### Texte extrait
Compte-rendu de mon intervention

M. Paul Molac. Madame la présidente, madame la ministre, monsieur le président de la commission des lois, monsieur le rapporteur, mes chers collègues, trois mois à peine après l’adoption définitive du controversé projet de loi relatif à la délimitation des régions, erreur manifeste que nous ne cesserons de dénoncer, nous voici donc saisis d’une proposition de loi relative au mécanisme du droit d’option, ou plutôt du droit de choisir, preuve que la loi du 16 janvier 2015 laisse certaines blessures dans de nombreux territoires.

Le dispositif du droit d’option avait été longuement débattu. Il s’agissait d’un des points les plus discutés il y a quelques semaines. Il s’est trouvé des députés sur tous les bancs pour réclamer qu’il soit assoupli, et non des moindres, puisque le président de la commission lui-même avait défendu l’instauration d’un droit d’option assoupli.

M. Jean-Jacques Urvoas, président de la commission des lois constitutionnelles de la législation et de l’administration générale de la République et M. Hugues Fourage. Eh oui !
######
Travail à faire:
A. Reproduisez le passage du compte rendu qui commence aux mots « M. Paul Molac. Madame » et s'arrête après les mots « de nombreux territoires. ».
B. Répondez aux questions suivantes d'après le compte rendu.
(i) De quel projet de loi l'adoption définitive remonte-t-elle à trois mois à peine ?
(ii) Qui avait lui-même défendu l'instauration d'un droit d'option assoupli ?
(iii) De quelle date est la loi qui, selon l'orateur, laisse certaines blessures dans de nombreux territoires ?
C. Poursuivez le compte rendu de l'intervention sur le droit d'option à partir de l'endroit où il s'arrête.
### Données extraites
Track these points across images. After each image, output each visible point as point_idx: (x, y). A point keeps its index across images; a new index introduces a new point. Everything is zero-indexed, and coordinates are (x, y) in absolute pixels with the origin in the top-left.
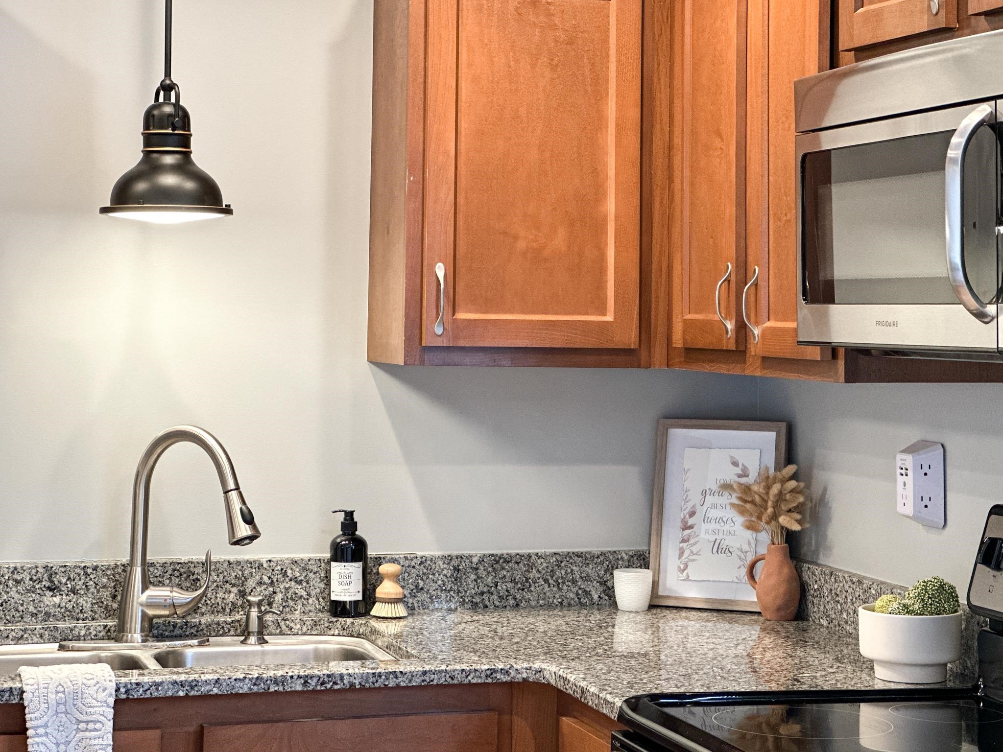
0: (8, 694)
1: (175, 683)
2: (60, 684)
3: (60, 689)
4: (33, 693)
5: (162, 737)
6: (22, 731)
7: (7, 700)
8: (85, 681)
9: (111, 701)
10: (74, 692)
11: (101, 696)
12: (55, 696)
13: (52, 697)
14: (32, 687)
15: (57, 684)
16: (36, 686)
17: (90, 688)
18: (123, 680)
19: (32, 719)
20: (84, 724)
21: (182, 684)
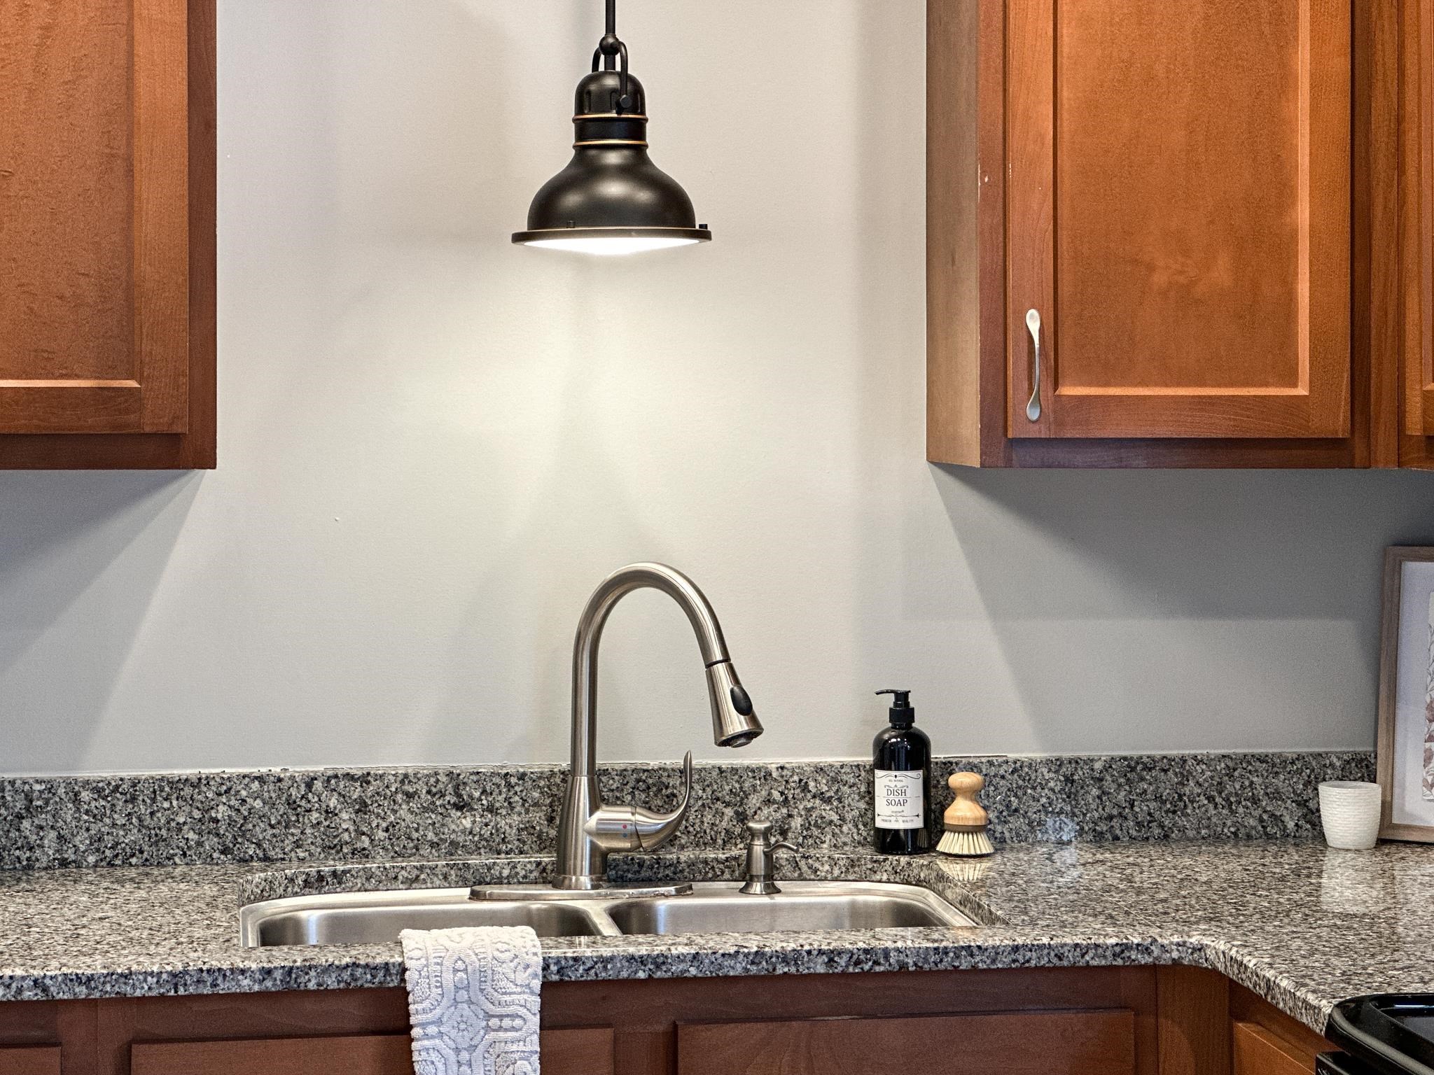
0: (381, 973)
1: (631, 959)
2: (460, 959)
3: (460, 965)
4: (419, 971)
5: (616, 1039)
6: (403, 1029)
7: (380, 983)
8: (497, 954)
9: (537, 984)
10: (481, 971)
11: (522, 977)
12: (452, 976)
13: (448, 978)
14: (419, 962)
15: (455, 957)
16: (423, 961)
17: (504, 965)
18: (555, 953)
19: (419, 1011)
20: (494, 1019)
21: (642, 961)
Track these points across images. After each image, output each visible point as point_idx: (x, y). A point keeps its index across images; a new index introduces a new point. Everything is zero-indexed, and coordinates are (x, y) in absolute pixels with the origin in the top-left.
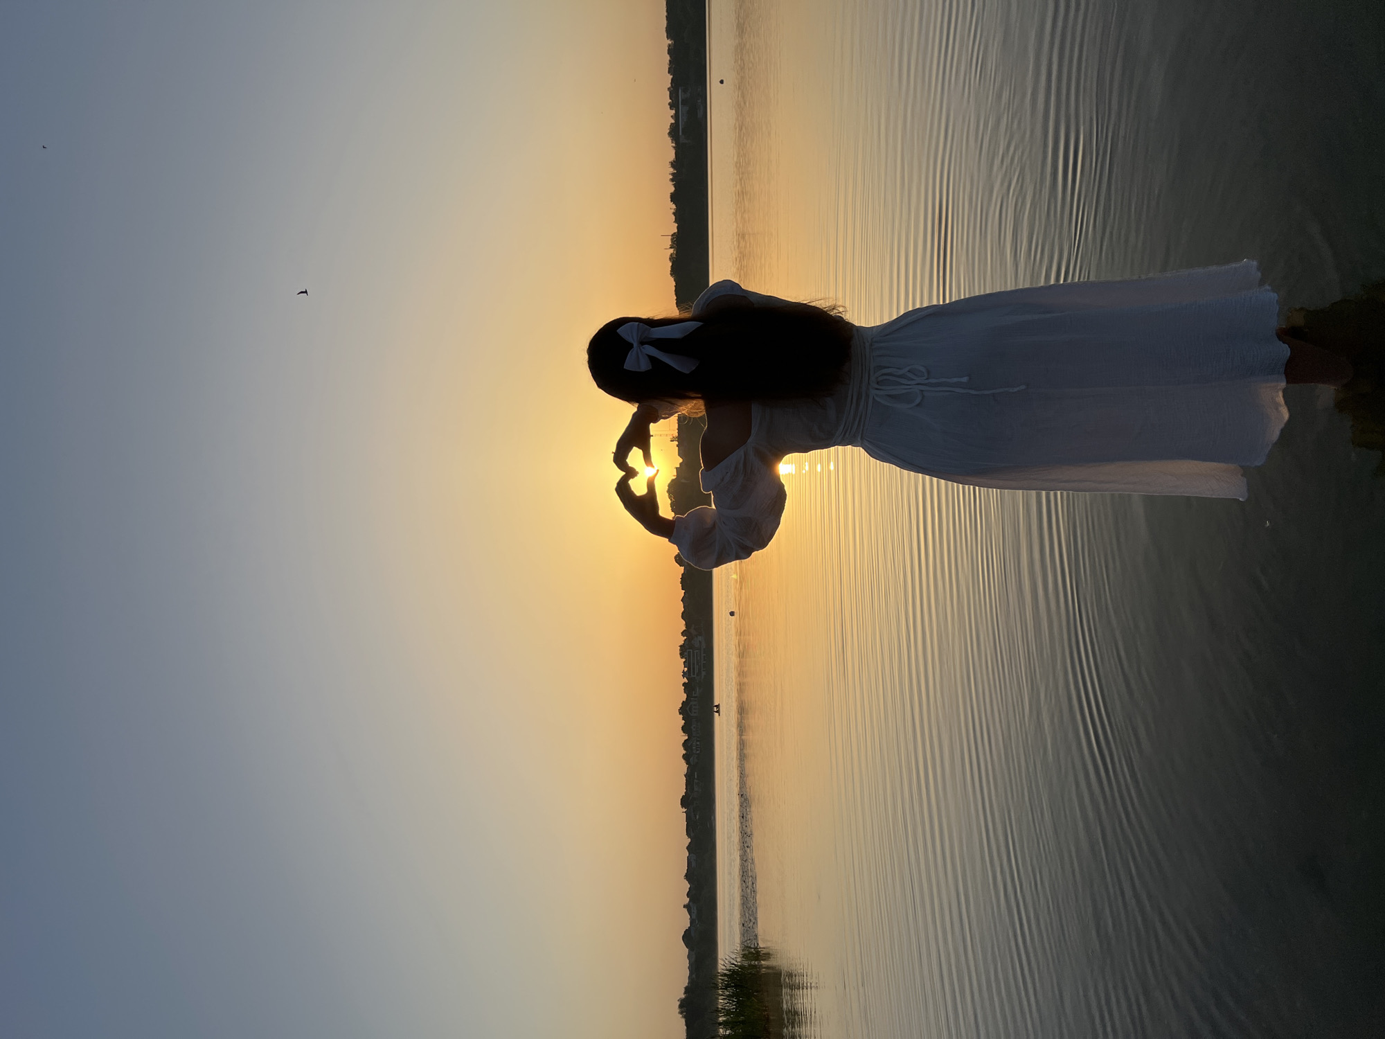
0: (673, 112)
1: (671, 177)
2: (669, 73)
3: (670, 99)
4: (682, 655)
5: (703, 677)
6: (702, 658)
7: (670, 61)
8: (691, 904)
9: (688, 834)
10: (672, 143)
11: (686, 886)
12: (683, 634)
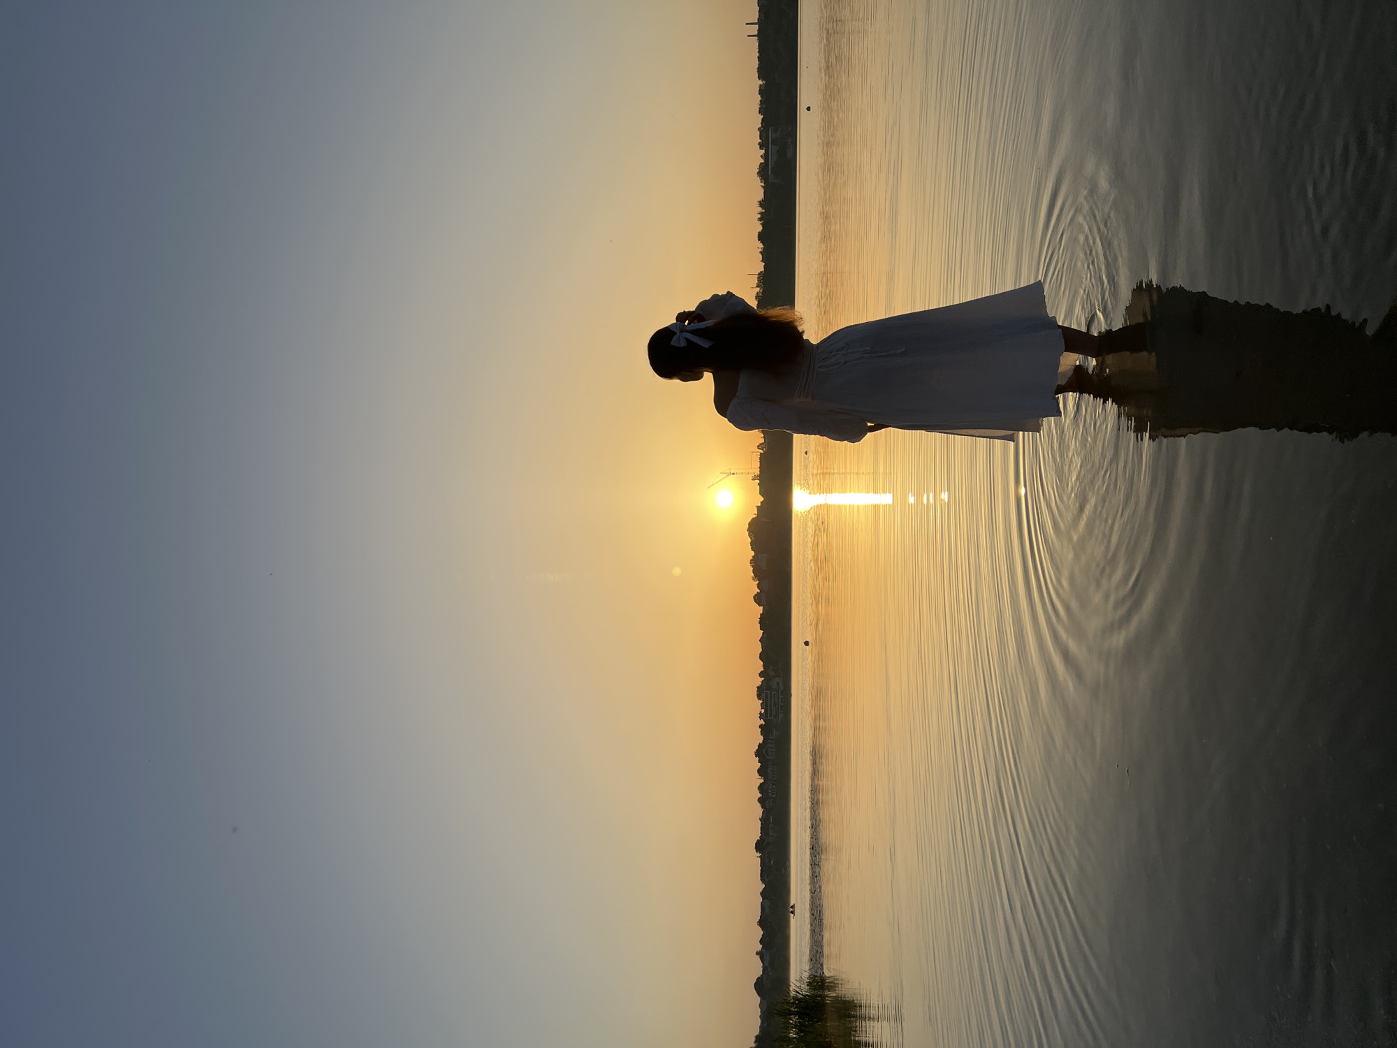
0: (763, 151)
1: (759, 216)
2: (759, 113)
3: (760, 139)
4: (759, 697)
5: (780, 719)
6: (780, 700)
7: (761, 101)
8: (764, 951)
9: (762, 879)
10: (761, 182)
11: (759, 932)
12: (761, 675)
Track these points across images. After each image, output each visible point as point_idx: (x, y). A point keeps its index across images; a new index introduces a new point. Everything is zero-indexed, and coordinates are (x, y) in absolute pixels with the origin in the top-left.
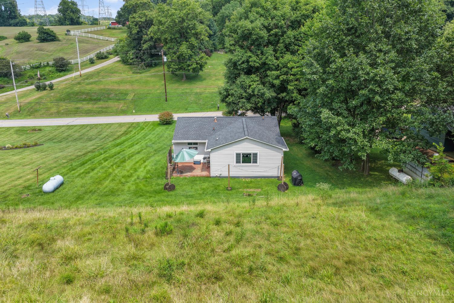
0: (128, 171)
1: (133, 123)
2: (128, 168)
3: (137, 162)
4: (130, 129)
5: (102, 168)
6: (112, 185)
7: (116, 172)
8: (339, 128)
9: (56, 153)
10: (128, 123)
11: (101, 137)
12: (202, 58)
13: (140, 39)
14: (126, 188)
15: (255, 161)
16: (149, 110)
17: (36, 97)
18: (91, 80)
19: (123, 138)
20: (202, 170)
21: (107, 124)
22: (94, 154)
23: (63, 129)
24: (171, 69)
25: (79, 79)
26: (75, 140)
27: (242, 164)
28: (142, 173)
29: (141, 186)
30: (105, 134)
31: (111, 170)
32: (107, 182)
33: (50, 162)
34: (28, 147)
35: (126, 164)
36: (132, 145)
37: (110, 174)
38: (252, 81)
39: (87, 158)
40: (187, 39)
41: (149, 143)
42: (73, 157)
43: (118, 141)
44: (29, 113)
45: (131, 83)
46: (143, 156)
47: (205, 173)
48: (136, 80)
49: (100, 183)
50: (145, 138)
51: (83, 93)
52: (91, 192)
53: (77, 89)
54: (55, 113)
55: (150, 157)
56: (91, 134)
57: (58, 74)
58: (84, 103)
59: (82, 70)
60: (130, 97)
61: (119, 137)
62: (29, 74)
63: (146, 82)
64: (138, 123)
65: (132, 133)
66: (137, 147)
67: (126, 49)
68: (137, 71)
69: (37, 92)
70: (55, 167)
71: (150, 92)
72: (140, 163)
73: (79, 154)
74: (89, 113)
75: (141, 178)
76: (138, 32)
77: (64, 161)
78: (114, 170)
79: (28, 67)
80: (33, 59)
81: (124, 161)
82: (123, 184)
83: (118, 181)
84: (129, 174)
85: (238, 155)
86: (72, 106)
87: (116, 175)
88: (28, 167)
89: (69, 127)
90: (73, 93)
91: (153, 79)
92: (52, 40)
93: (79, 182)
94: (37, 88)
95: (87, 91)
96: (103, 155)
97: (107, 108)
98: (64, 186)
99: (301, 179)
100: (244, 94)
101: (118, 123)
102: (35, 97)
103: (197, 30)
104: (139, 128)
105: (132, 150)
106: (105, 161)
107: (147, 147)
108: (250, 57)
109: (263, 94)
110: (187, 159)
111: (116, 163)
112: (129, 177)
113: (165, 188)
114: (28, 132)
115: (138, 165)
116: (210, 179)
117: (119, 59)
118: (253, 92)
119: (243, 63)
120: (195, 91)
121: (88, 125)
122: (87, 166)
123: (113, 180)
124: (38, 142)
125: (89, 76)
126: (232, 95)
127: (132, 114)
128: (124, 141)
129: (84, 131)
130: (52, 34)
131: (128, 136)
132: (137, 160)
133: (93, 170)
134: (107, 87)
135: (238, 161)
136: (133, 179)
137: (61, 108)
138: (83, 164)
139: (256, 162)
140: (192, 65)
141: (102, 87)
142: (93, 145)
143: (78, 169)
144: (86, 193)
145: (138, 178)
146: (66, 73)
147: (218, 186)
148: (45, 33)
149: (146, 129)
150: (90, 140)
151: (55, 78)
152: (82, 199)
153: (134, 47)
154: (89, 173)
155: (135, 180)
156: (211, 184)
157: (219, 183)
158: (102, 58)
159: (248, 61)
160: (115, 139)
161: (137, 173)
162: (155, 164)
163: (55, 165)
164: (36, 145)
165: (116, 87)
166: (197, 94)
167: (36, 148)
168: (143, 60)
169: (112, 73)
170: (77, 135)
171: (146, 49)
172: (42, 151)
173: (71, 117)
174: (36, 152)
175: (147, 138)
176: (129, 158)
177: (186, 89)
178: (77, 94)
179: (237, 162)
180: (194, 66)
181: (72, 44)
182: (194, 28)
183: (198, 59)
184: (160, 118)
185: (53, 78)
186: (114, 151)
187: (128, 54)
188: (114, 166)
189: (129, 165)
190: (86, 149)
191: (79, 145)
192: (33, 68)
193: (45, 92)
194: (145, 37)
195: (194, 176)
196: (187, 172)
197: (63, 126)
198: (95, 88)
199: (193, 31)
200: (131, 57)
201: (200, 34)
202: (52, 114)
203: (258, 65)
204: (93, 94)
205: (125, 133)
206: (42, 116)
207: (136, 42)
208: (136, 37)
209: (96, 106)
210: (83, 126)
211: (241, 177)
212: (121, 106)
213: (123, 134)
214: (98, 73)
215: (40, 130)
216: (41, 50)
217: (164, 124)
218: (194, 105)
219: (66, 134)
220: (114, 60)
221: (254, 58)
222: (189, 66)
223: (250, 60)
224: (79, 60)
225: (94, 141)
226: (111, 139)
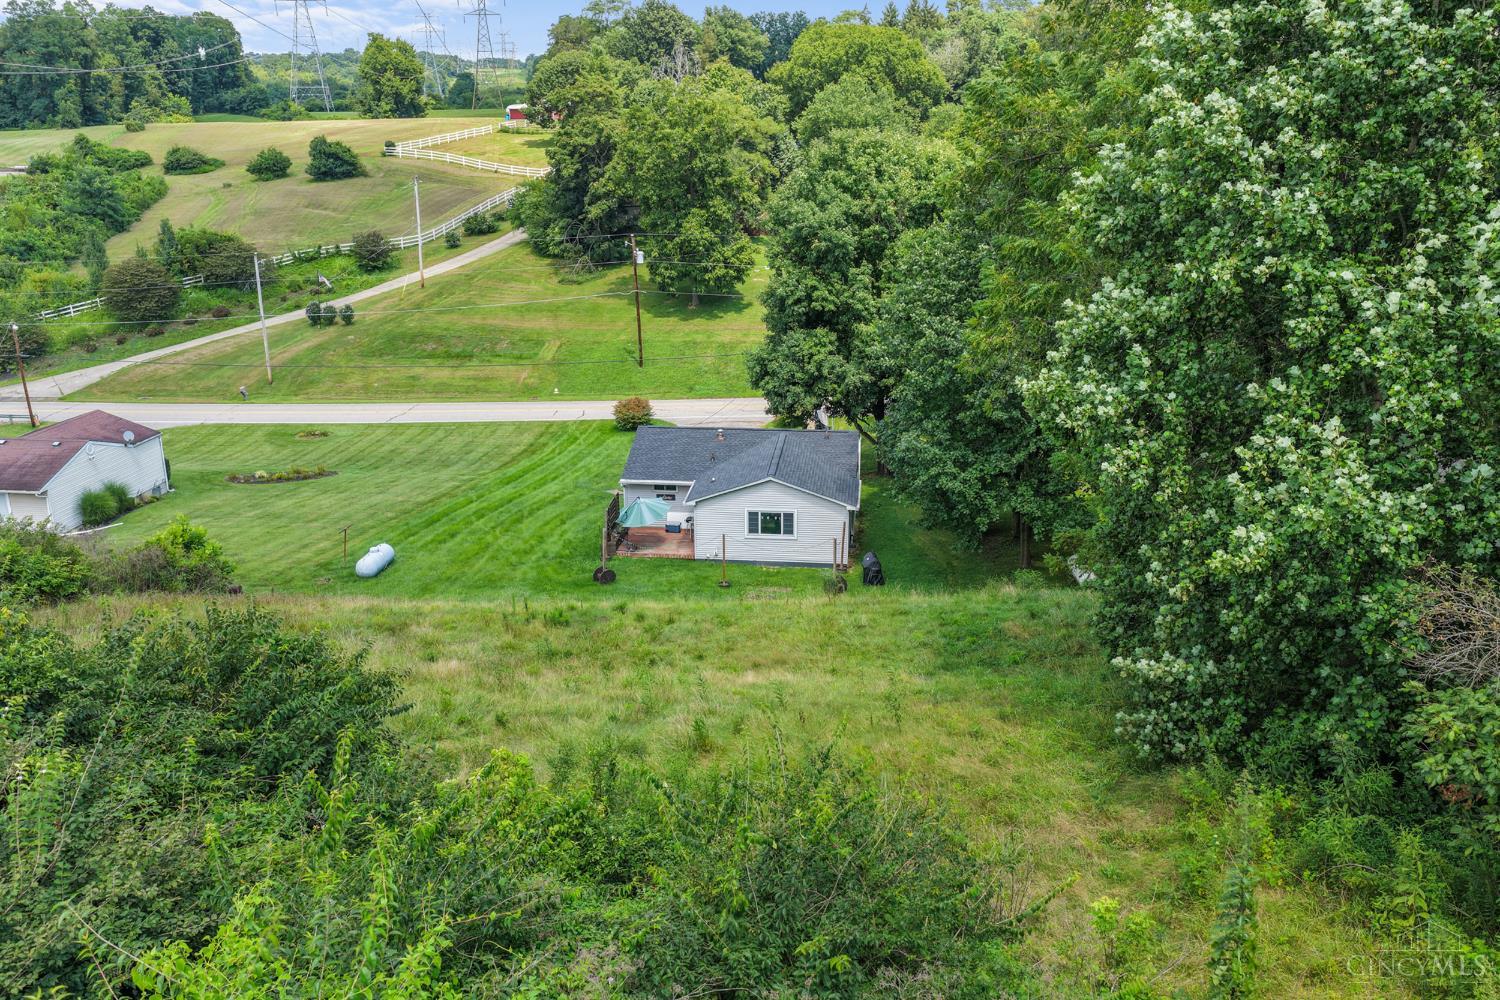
######
Réponses attendues:
A.
M. Paul Molac. Madame la présidente, madame la ministre, monsieur le président de la commission des lois, monsieur le rapporteur, mes chers collègues, trois mois à peine après l’adoption définitive du controversé projet de loi relatif à la délimitation des régions, erreur manifeste que nous ne cesserons de dénoncer, nous voici donc saisis d’une proposition de loi relative au mécanisme du droit d’option, ou plutôt du droit de choisir, preuve que la loi du 16 janvier 2015 laisse certaines blessures dans de nombreux territoires.

B.
(i) Le projet de loi relatif à la délimitation des régions.
(ii) Le président de la commission.
(iii) Du 16 janvier 2015.

C.
M. Paul Molac. Il se dit même qu’un ancien premier ministre d’un département bien particulier était à la manœuvre pour éviter que ce droit d’option soit un peu allégé, simplifié. (« Oh ! Non ! » et sourires sur les bancs du groupe RRDP et sur plusieurs bancs du groupe SRC.)

M. Hugues Fourage. C’est une insinuation !

M. Paul Molac. N’est-ce pas… Mais cela laisse à penser qu’un déploiement d’énergie considérable en coulisses a finalement empêché que le peuple puisse tout simplement s’exprimer, le plus librement possible, dans un département. D’ailleurs, contrairement à ce que nous avons pu entendre lors de la réunion de la commission des lois la semaine dernière, certains candidats aux élections départementales défendent bien évidemment, dans leur programme de campagne, la réintégration de la Loire-Atlantique à la Bretagne. À l’invitation de l’association Bretagne réunie, des dizaines de binômes se sont engagés à demander l’organisation d’une consultation populaire par le département sur la question, ainsi que l’inscription à l’ordre du jour du conseil départemental de la demande de changement de région d’appartenance.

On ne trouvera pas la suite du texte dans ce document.